Vitamin K is required for the biological activity of several coagulation factors including four procoagulants, factors II (prothrombin), VII, IX and X and two feedback anticoagulants, proteins C and S. A seventh plasma protein (Z) may have a haemostatic role but its function is currently unknown (Shearer, 2000). Specifically, vitamin K functions as a cofactor for vitamin K-dependent carboxylase, a microsomal enzyme that facilitates the post-translational conversion of glutamyl (Glu) residues in the protein precursor to g-carboxyglutamic acid (Gla). The biological relevance of the Gla structure is that it forms a cage structure to which divalent metal ions such as calcium may be bound (Berkner, 2000).
The synthesis of clotting factors occurs in the hepatic tissue. In its severest form, vitamin K deficiency results in bleeding syndrome due to lowering of circulating levels of the procoagulant factors and their replacement by under-carboxylated species.
Two vitamin K-dependent bone proteins were identified towards the end of the twentieth century. In 1975, it was found that bone tissue contains the Gla protein osteocalcin (BGP), which is one of the most abundant proteins in the body (Hauschka et al, 1975). In 1985 the matrix Gla protein, MGP, was discovered in bone, dentine and cartilage (Price, 1988). Osteocalcin is a water-soluble 49-residue protein and accounts for up to 80% of the total g-carboxyglutamyl content of mature bone (Olson, 1999). Its discovery changed the thinking about the role of vitamin K. Although the exact role of osteocalcin in bone metabolism is still not understood, the available data suggest a regulatory function of osteocalcin in bone mineral maturation (Weber, 2001). Osteocalcin is synthesised by osteoblasts and since its concentration in blood reflects osteoblast activity, measurement of total osteocalcin in blood has become accepted as a marker of bone turnover (Khosla and Kleerekoper, 1999). In addition, the extent to which osteocalcin is carboxylated is believed to be a more sensitive measure of vitamin K status than the conventional tests involving blood coagulation. High serum concentrations of undercarboxylated osteocalcin (ucOC) are indicators of low vitamin K status and vice versa (Weber, 2001).

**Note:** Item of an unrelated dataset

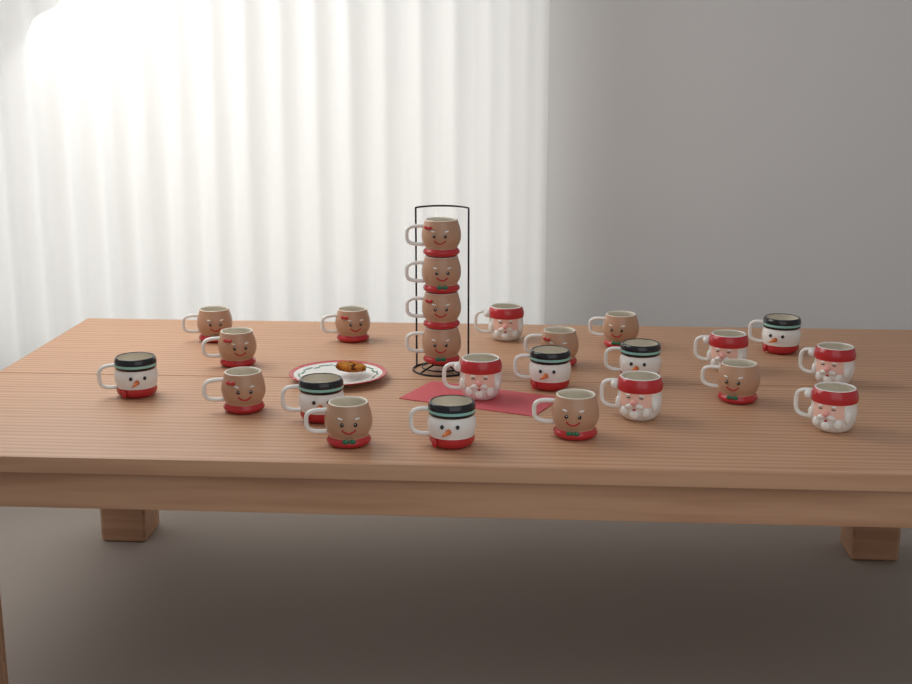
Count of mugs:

Work during the 1980s using cultured osteosarcoma cells showed that osteocalcin and MGP are regulated by 1,25-OHD (Olson, 1999). However, more recent studies have demonstrated that retinoic acid receptors and vitamin D hormone receptors may form heterodimers that bind to the osteocalcin promoter in the cells allowing retinoic acid and 1,25-OHD to work synergistically in the cultured cells, i.e. osteocalcin and MGP may mediate some of the actions of vitamin D on bone. It has been shown that a deficiency of osteocalcin does not appear to affect repair of bone structure but in bone disease, plasma osteocalcin is elevated (Price, 1988). The author concluded that osteocalcin may stimulate bone remodelling and calcium mobilisation while MGP may be associated with the inhibition of growth-plate mineralisation.
There is evidence that vitamin K positively influences calcium balance, a key mineral in bone metabolism. Humans given a diet rich in vitamin K showed an increase in calcium retention within the body (Sakamoto et al, 1999). There is some evidence to suggest that proteins located in the kidney are responsive to vitamin K and that g-carboxy-glutamic acid may be involved in calcium retention and contribute to the effect.